WHAT YOU NEED TO DO — Copy out the listing below word for word, every line of it, but leave the pictures out.

DATA RECORDS —

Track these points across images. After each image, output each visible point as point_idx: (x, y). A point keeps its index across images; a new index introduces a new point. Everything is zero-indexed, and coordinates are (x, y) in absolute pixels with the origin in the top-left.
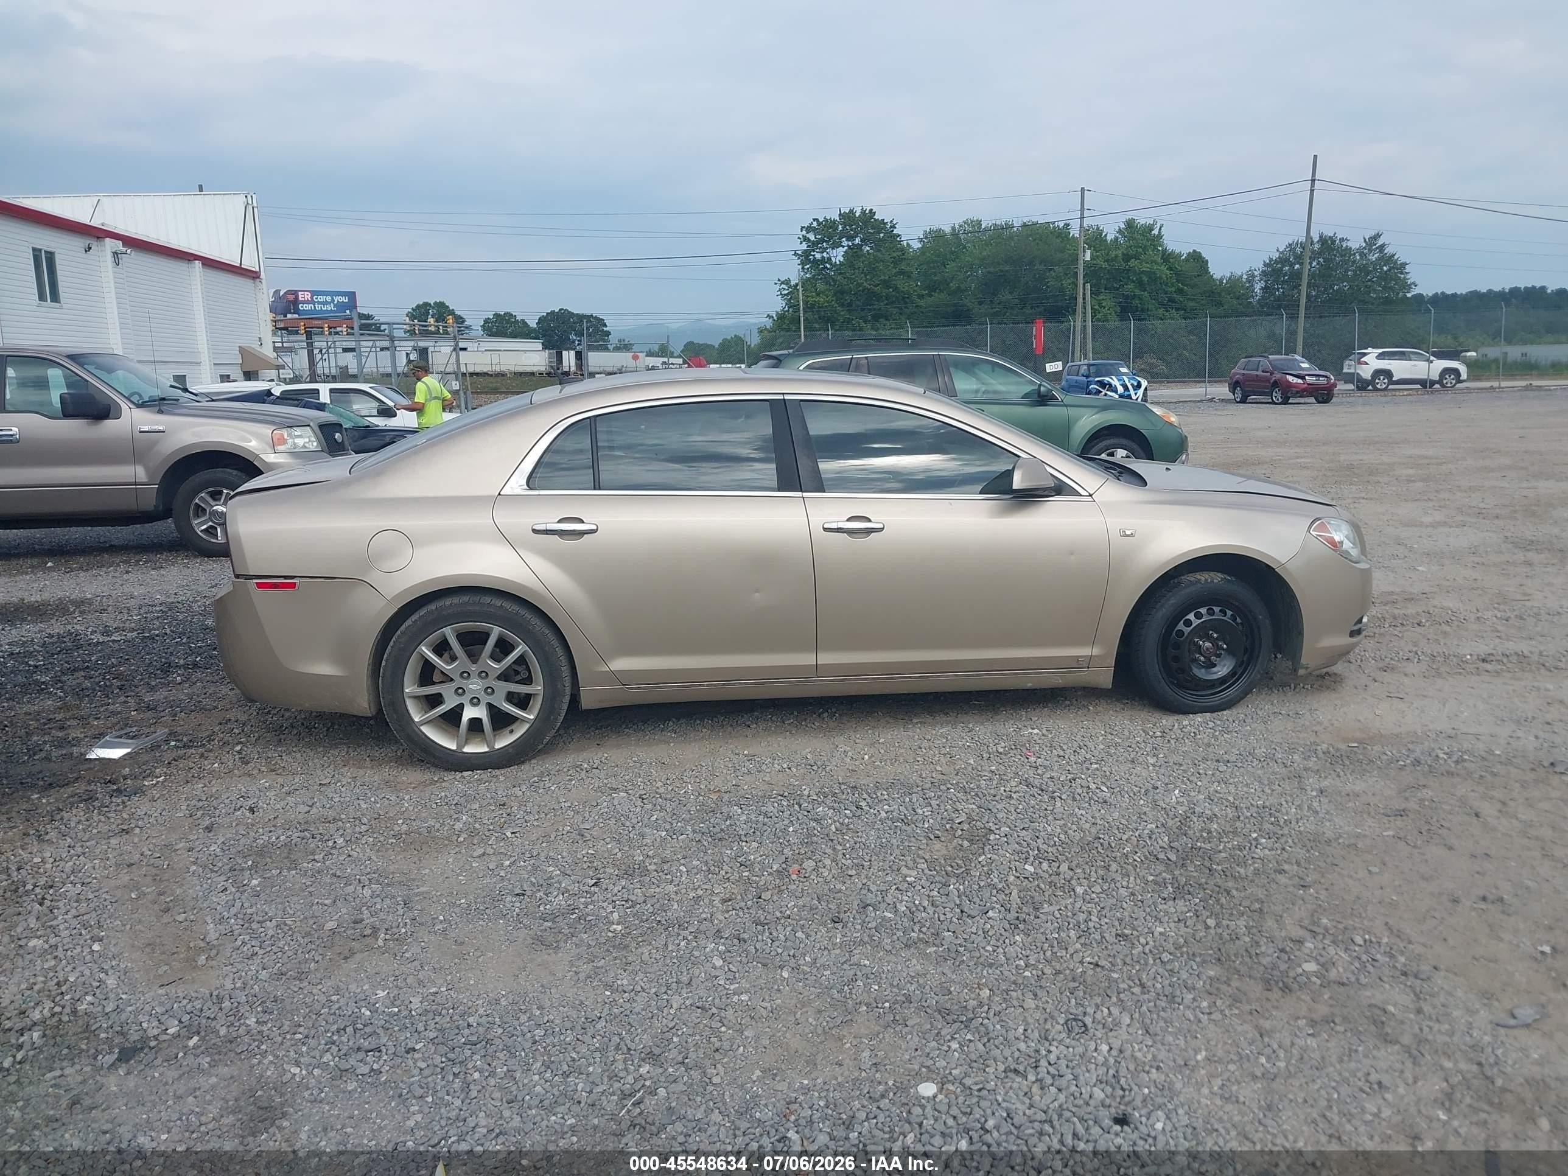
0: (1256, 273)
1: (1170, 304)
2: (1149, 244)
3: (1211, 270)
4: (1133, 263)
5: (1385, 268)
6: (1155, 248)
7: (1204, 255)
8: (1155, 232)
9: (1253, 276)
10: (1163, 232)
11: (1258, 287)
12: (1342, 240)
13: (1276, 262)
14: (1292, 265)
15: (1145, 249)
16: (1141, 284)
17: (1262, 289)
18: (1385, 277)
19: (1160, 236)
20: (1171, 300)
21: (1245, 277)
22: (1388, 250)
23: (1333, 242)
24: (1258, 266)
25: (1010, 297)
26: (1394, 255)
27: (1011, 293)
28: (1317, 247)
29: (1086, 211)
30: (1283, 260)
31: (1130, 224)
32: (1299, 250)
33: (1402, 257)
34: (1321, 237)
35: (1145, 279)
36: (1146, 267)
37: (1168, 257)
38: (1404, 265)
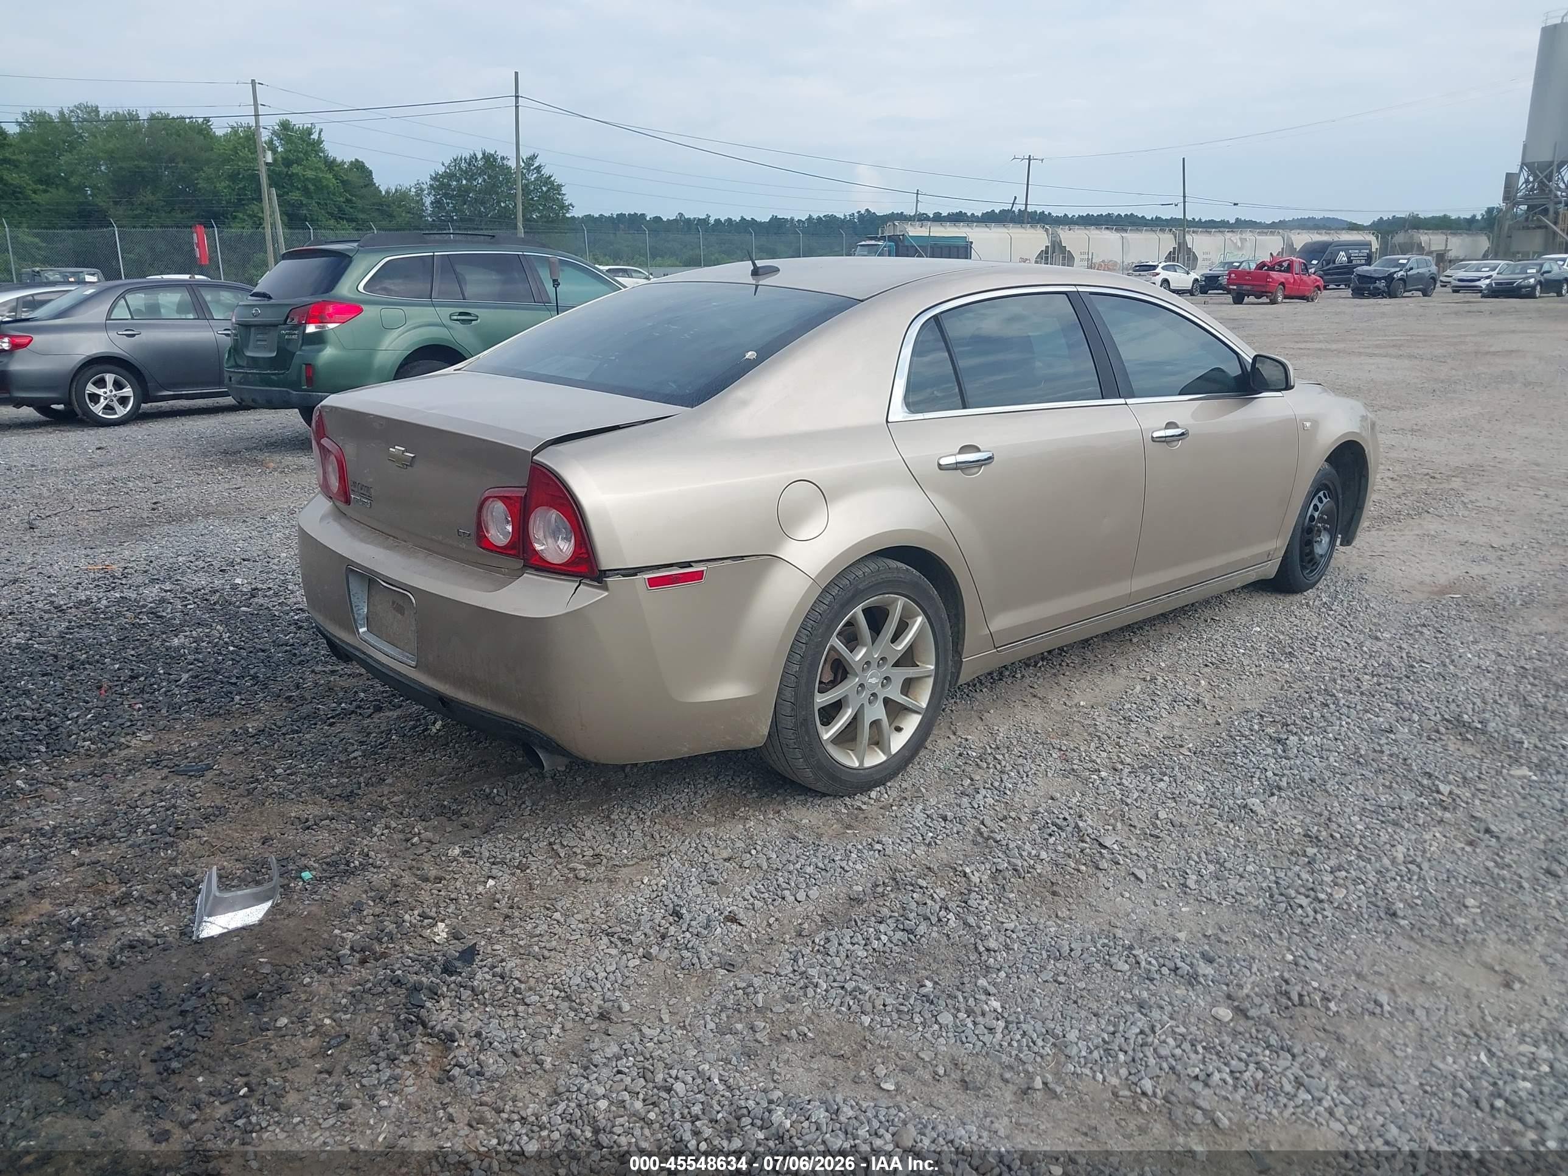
0: (425, 187)
1: (340, 216)
2: (309, 148)
3: (377, 180)
4: (296, 169)
5: (544, 189)
6: (316, 153)
7: (367, 165)
8: (315, 136)
9: (422, 190)
10: (324, 137)
11: (428, 201)
12: (503, 158)
13: (442, 176)
14: (458, 180)
15: (306, 153)
16: (306, 191)
17: (432, 203)
18: (545, 197)
19: (320, 141)
20: (340, 210)
21: (413, 190)
22: (546, 172)
23: (495, 160)
24: (426, 180)
25: (151, 198)
26: (550, 177)
27: (153, 194)
28: (481, 163)
29: (260, 107)
30: (450, 176)
31: (285, 126)
32: (463, 165)
33: (558, 179)
34: (484, 154)
35: (311, 187)
36: (310, 174)
37: (331, 165)
38: (560, 186)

YOUR SOLUTION —
Track these points across images. After each image, output each visible point as point_idx: (x, y). A point keeps its index across images; a new index introduces a new point. Everything is zero-indexed, and coordinates are (x, y) in absolute pixels with the origin in the top-left.
0: (1256, 273)
1: (1170, 304)
2: (1149, 244)
3: (1211, 270)
4: (1133, 263)
5: (1385, 268)
6: (1155, 248)
7: (1204, 255)
8: (1155, 232)
9: (1253, 276)
10: (1163, 232)
11: (1258, 287)
12: (1342, 240)
13: (1276, 262)
14: (1292, 265)
15: (1145, 249)
16: (1141, 284)
17: (1262, 289)
18: (1385, 277)
19: (1160, 236)
20: (1171, 300)
21: (1245, 277)
22: (1388, 250)
23: (1333, 242)
24: (1258, 266)
25: (1010, 297)
26: (1394, 255)
27: (1011, 293)
28: (1317, 247)
29: (1086, 211)
30: (1283, 260)
31: (1130, 224)
32: (1299, 250)
33: (1402, 257)
34: (1321, 237)
35: (1145, 279)
36: (1146, 267)
37: (1168, 257)
38: (1404, 265)
0: (425, 187)
1: (340, 216)
2: (309, 148)
3: (377, 180)
4: (296, 169)
5: (544, 189)
6: (316, 153)
7: (367, 165)
8: (315, 136)
9: (422, 190)
10: (324, 137)
11: (428, 201)
12: (503, 158)
13: (442, 176)
14: (458, 180)
15: (306, 153)
16: (306, 191)
17: (432, 203)
18: (545, 197)
19: (320, 141)
20: (340, 210)
21: (413, 190)
22: (546, 172)
23: (495, 160)
24: (426, 180)
25: (151, 198)
26: (550, 177)
27: (153, 194)
28: (481, 163)
29: (260, 107)
30: (450, 176)
31: (285, 126)
32: (463, 165)
33: (558, 179)
34: (484, 154)
35: (311, 187)
36: (310, 174)
37: (331, 165)
38: (560, 186)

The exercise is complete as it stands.